GA is a metaheuristic search and optimization technique based on principles present in natural evolution. It belongs to a larger class of evolutionary algorithms.
GA maintains a population of chromosomes—a set of potential solutions for the problem. The idea is that “evolution” will find an optimal solution for the problem after a number of successive generations—similar to natural selection.
GA mimics three evolutionary processes: selection, gene crossover, and mutation.
Similar to natural selection, the central concept of GA selection is fitness. The chromosomes that are more fit have a better chance for survival. Fitness is a function that measures the quality of the solution represented by the chromosome. In essence, each chromosome within the population represents the input parameters. For example, if your problem contains two input parameters, such as price and volume in trading, each chromosome will logically consist of two elements. How the elements are encoded within the chromosome is a different topic.

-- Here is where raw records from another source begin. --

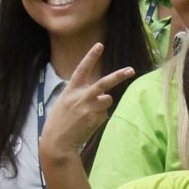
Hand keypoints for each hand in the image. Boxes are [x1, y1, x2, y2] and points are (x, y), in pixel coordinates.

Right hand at [41, 43, 136, 163]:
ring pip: (107, 99)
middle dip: (118, 76)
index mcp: (71, 90)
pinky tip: (88, 124)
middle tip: (131, 70)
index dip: (91, 57)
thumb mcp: (64, 102)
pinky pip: (104, 114)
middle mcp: (81, 96)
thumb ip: (79, 94)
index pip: (82, 69)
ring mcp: (89, 108)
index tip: (100, 45)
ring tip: (89, 114)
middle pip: (104, 83)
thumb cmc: (59, 122)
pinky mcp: (95, 118)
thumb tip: (101, 94)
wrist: (57, 143)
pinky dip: (99, 117)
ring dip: (103, 104)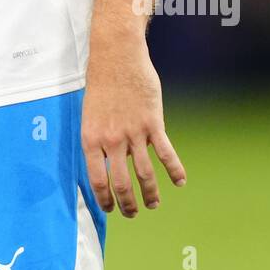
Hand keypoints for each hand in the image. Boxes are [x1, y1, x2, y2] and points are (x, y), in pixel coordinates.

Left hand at [82, 42, 185, 215]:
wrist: (116, 56)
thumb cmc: (101, 83)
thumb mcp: (90, 113)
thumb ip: (98, 138)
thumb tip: (106, 161)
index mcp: (91, 139)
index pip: (97, 179)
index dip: (105, 199)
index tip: (110, 209)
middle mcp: (111, 140)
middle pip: (121, 183)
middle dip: (128, 204)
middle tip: (133, 213)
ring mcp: (133, 133)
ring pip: (144, 174)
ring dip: (151, 194)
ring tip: (154, 204)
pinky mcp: (153, 124)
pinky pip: (166, 154)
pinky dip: (175, 170)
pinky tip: (180, 182)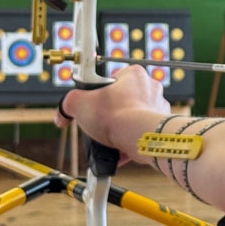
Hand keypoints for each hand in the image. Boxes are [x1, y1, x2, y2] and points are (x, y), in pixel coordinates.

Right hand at [55, 66, 171, 162]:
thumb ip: (68, 103)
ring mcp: (158, 108)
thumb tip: (63, 114)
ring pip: (133, 118)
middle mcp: (150, 88)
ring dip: (121, 129)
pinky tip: (119, 151)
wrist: (140, 137)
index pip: (112, 79)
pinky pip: (141, 134)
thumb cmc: (116, 115)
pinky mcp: (161, 127)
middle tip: (100, 123)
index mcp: (134, 74)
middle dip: (111, 113)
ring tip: (109, 139)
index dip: (99, 93)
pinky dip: (130, 142)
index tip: (93, 104)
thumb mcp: (79, 103)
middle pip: (123, 100)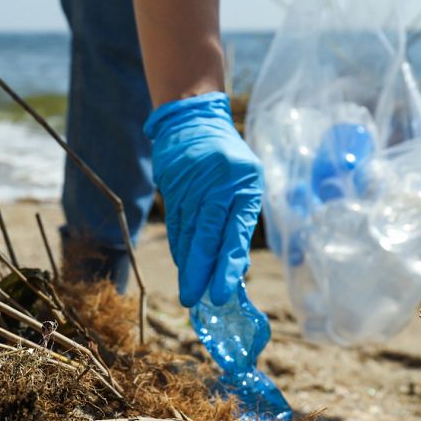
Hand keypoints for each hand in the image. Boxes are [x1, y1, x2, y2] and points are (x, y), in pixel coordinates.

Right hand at [144, 92, 263, 307]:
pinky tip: (182, 265)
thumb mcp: (248, 182)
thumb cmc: (230, 159)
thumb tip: (237, 265)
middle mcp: (218, 186)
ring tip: (188, 290)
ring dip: (187, 265)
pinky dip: (179, 247)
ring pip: (187, 234)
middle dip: (200, 271)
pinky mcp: (172, 188)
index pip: (235, 232)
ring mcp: (192, 186)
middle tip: (194, 300)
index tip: (221, 292)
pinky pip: (176, 225)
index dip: (228, 264)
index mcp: (244, 185)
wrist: (194, 121)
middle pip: (206, 236)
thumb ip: (241, 220)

During the selection, chromosomes form pairs of parents for breeding. Each child takes characteristics from its parents. Basically, the child represents a recombination of characteristics from its parents: Some of the characteristics are taken from one parent and some from another. In addition to the recombination, some of the characteristics can mutate.
Because fitter chromosomes produce more children, each subsequent generation will have better fitness. At some point, a generation will contain a chromosome that will represent a good enough solution for our problem.
GA is powerful and broadly applicable for complex problems. There is a large class of optimization problems that are quite hard to solve by conventional optimization techniques. Genetic algorithms are efficient algorithms whose solution is approximately optimal. The well-known applications include scheduling, transportation, routing, group technologies, layout design, neural network training, and many others.